(Entries taken from a collection)
-=-=-=-=-

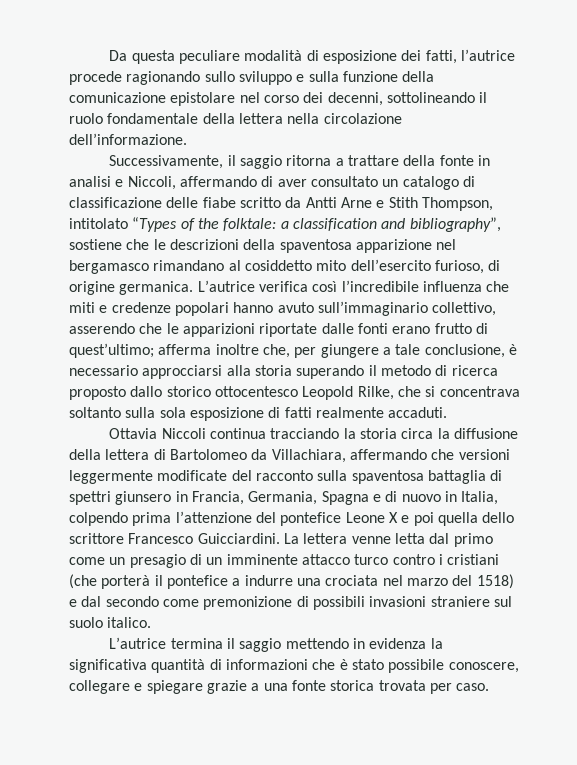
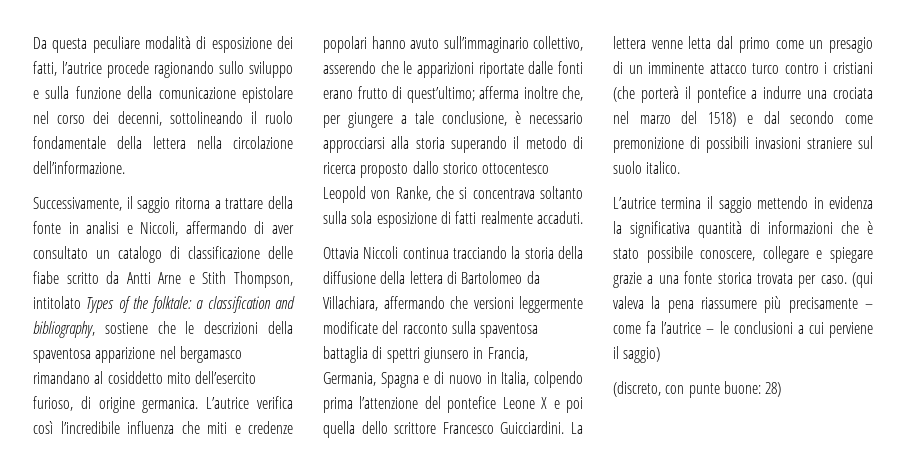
[132,217,178,232] “Types -> [86,297,115,313] Types
[409,217,501,232] bibliography”, -> [33,321,95,338] bibliography,
[357,386,394,400] Rilke, -> [371,186,431,201] von Ranke,
[401,428,450,439] circa la -> [558,246,583,259] della
(490, 687) none -> [852,272,873,288] [613,296,873,313] [613,321,873,338] [613,346,661,363] [613,381,782,398] (qui valeva la pena riassumere più precisamente – come fa l’autrice – le conclusioni a cui perviene il saggio) // (discreto, con punte buone: 28)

-=-=-=-=-

- **WRITTEN TASK**: Every entry should be repeated verbatim, with the pictures left out.

- **REPLY TO THE EXERCISE**:
[132,217,178,232] “Types -> [86,297,115,313] Types
[409,217,501,232] bibliography”, -> [33,321,95,338] bibliography,
[357,386,394,400] Rilke, -> [371,186,431,201] von Ranke,
[401,428,450,439] circa la -> [558,246,583,259] della
(490, 687) none -> [852,272,873,288] [613,296,873,313] [613,321,873,338] [613,346,661,363] [613,381,782,398] (qui valeva la pena riassumere più precisamente – come fa l’autrice – le conclusioni a cui perviene il saggio) // (discreto, con punte buone: 28)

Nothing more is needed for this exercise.